Joel Grey turned 77 this week, so how could I not include him in this week's Dance Party? Well, it was either Grey or David Cassidy, who also had a birthday this week. Want to feel old? Former teen idol Cassidy turned (get this) 59 on Sunday. yikes. I decided against dredging up one of those old clips from The Partridge Family, with everybody lip-syncing and Susan Dey pretending to play the synthesizer and Shirley Jones looking wildly out-of-place.
Instead, it's gotta be Joel Grey. I've already written a bit about Grey (a bit?), including seeing him on screen in his career-making role as the Emcee in Cabaret. But I've resisted the temptation to use one of those clips, and instead chosen a little-known one. After Grey's success in Cabaret, he headlined a couple of musicals which were not big hits. His 1975 flop Goodtime Charley attempted to musicalize (get this) the story of Joan of Arc, as seen through the eyes of the dauphin of France who later becomes Charles VII. Maybe this would have made an effective opera, but as a musical comedy, not so much. How could a show recover from an opening number sung by the warrior King Henry V and Queen Isabella of Bavaria? That show must have been a hoot to sit through: I mean, Ann Reinking as Joan of Arc?? Wow.
I actually saw Grey's later disaster, The Grand Tour, about which I have written here.

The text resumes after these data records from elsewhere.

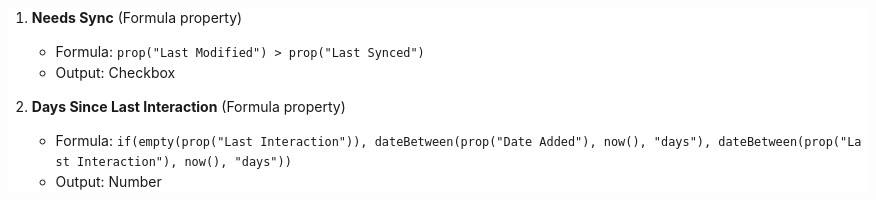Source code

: 1. **Needs Sync** (Formula property)
   - Formula: `prop("Last Modified") > prop("Last Synced")`
   - Output: Checkbox

2. **Days Since Last Interaction** (Formula property)
   - Formula: `if(empty(prop("Last Interaction")), dateBetween(prop("Date Added"), now(), "days"), dateBetween(prop("Last Interaction"), now(), "days"))`
   - Output: Number
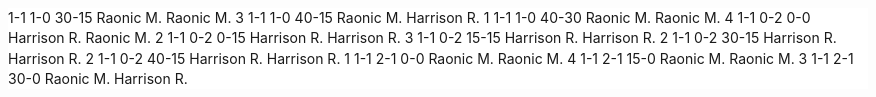   <tr>
   <td style="text-align:center;"> 1-1 1-0 30-15 </td>
   <td style="text-align:center;"> Raonic M. </td>
   <td style="text-align:center;"> Raonic M. </td>
   <td style="text-align:center;"> 3 </td>
  </tr>
  <tr>
   <td style="text-align:center;"> 1-1 1-0 40-15 </td>
   <td style="text-align:center;"> Raonic M. </td>
   <td style="text-align:center;"> Harrison R. </td>
   <td style="text-align:center;"> 1 </td>
  </tr>
  <tr>
   <td style="text-align:center;"> 1-1 1-0 40-30 </td>
   <td style="text-align:center;"> Raonic M. </td>
   <td style="text-align:center;"> Raonic M. </td>
   <td style="text-align:center;"> 4 </td>
  </tr>
  <tr>
   <td style="text-align:center;"> 1-1 0-2 0-0 </td>
   <td style="text-align:center;"> Harrison R. </td>
   <td style="text-align:center;"> Raonic M. </td>
   <td style="text-align:center;"> 2 </td>
  </tr>
  <tr>
   <td style="text-align:center;"> 1-1 0-2 0-15 </td>
   <td style="text-align:center;"> Harrison R. </td>
   <td style="text-align:center;"> Harrison R. </td>
   <td style="text-align:center;"> 3 </td>
  </tr>
  <tr>
   <td style="text-align:center;"> 1-1 0-2 15-15 </td>
   <td style="text-align:center;"> Harrison R. </td>
   <td style="text-align:center;"> Harrison R. </td>
   <td style="text-align:center;"> 2 </td>
  </tr>
  <tr>
   <td style="text-align:center;"> 1-1 0-2 30-15 </td>
   <td style="text-align:center;"> Harrison R. </td>
   <td style="text-align:center;"> Harrison R. </td>
   <td style="text-align:center;"> 2 </td>
  </tr>
  <tr>
   <td style="text-align:center;"> 1-1 0-2 40-15 </td>
   <td style="text-align:center;"> Harrison R. </td>
   <td style="text-align:center;"> Harrison R. </td>
   <td style="text-align:center;"> 1 </td>
  </tr>
  <tr>
   <td style="text-align:center;"> 1-1 2-1 0-0 </td>
   <td style="text-align:center;"> Raonic M. </td>
   <td style="text-align:center;"> Raonic M. </td>
   <td style="text-align:center;"> 4 </td>
  </tr>
  <tr>
   <td style="text-align:center;"> 1-1 2-1 15-0 </td>
   <td style="text-align:center;"> Raonic M. </td>
   <td style="text-align:center;"> Raonic M. </td>
   <td style="text-align:center;"> 3 </td>
  </tr>
  <tr>
   <td style="text-align:center;"> 1-1 2-1 30-0 </td>
   <td style="text-align:center;"> Raonic M. </td>
   <td style="text-align:center;"> Harrison R. </td>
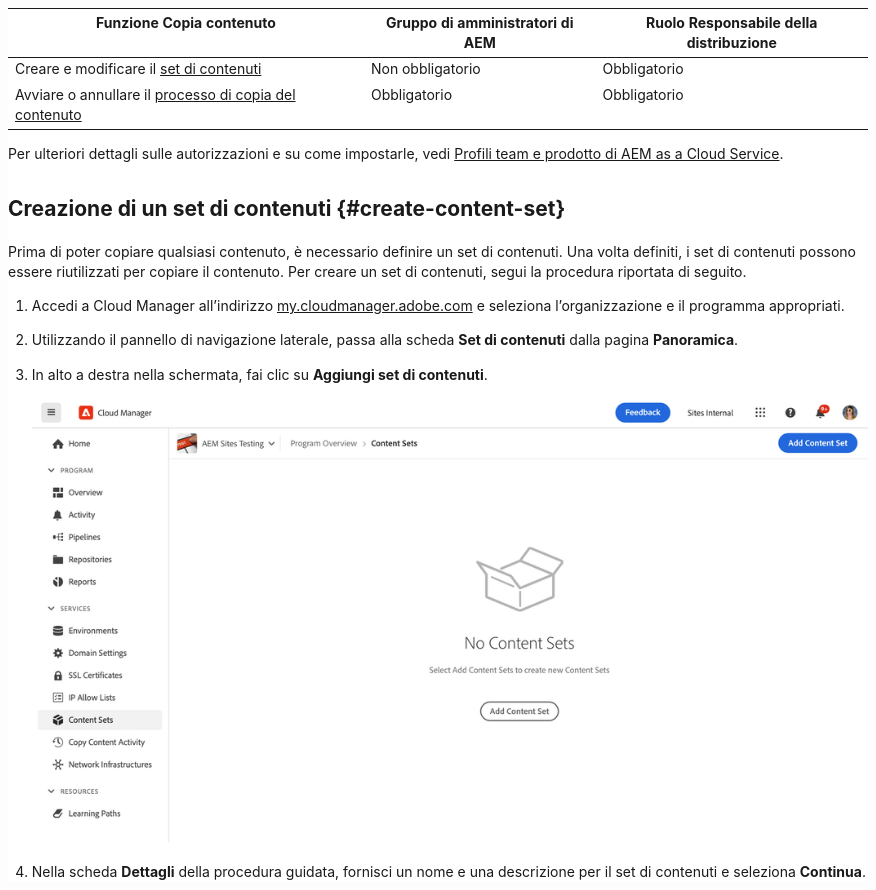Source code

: | Funzione Copia contenuto | Gruppo di amministratori di AEM | Ruolo Responsabile della distribuzione |
|---|---|---|
| Creare e modificare il [set di contenuti](#create-content-set) | Non obbligatorio | Obbligatorio |
| Avviare o annullare il [processo di copia del contenuto](#copy-content) | Obbligatorio | Obbligatorio |

Per ulteriori dettagli sulle autorizzazioni e su come impostarle, vedi [Profili team e prodotto di AEM as a Cloud Service](/help/onboarding/aem-cs-team-product-profiles.md).

## Creazione di un set di contenuti {#create-content-set}

Prima di poter copiare qualsiasi contenuto, è necessario definire un set di contenuti. Una volta definiti, i set di contenuti possono essere riutilizzati per copiare il contenuto. Per creare un set di contenuti, segui la procedura riportata di seguito.

1. Accedi a Cloud Manager all’indirizzo [my.cloudmanager.adobe.com](https://my.cloudmanager.adobe.com/) e seleziona l’organizzazione e il programma appropriati.

1. Utilizzando il pannello di navigazione laterale, passa alla scheda **Set di contenuti** dalla pagina **Panoramica**.

1. In alto a destra nella schermata, fai clic su **Aggiungi set di contenuti**.

   ![Set di contenuti](assets/content-sets.png)

1. Nella scheda **Dettagli** della procedura guidata, fornisci un nome e una descrizione per il set di contenuti e seleziona **Continua**.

But years before those mistakes, Grey had a minor hit with his follow-up to Cabaret, George M! He played George M. Cohan, which was a good fit for his singing and dancing skills, but Grey has never been a particularly warm presence onstage, and the show was pretty chilly. (I have to say that I have seen Grey once more onstage, in a summer stock production of 1776, in which he was very effective as John Adams, who was, after all, a chilly fellow himself.) And George M. Cohan was not a particularly nice guy to play; he was an arrogant egomaniac who trashed two marriages and, as a producer, attempted to block the formation of the stage actors union back in the 1920s. (Can you tell I played the sucker? Well, I played him into the ground, back in 1983, and can confirm that tap-dancing is not my strongest suit.) Anyway, in 1970, a truncated version of George M! was broadcast on ABC; unfortunately, there has never been a video of that show released, so the clip below is a bit fuzzy. But it's fun, especially when you notice the actors playing Grey's sister, mother and father. Surely you recognize them, right?
By the way, whoever first loaded this clip onto YouTube obviously had no sense of comic timing. Otherwise he would have included the tag line. After this number, the producer watching the Cohans perform (the guy with the cigar) takes a beat and says, "I'll take the girl."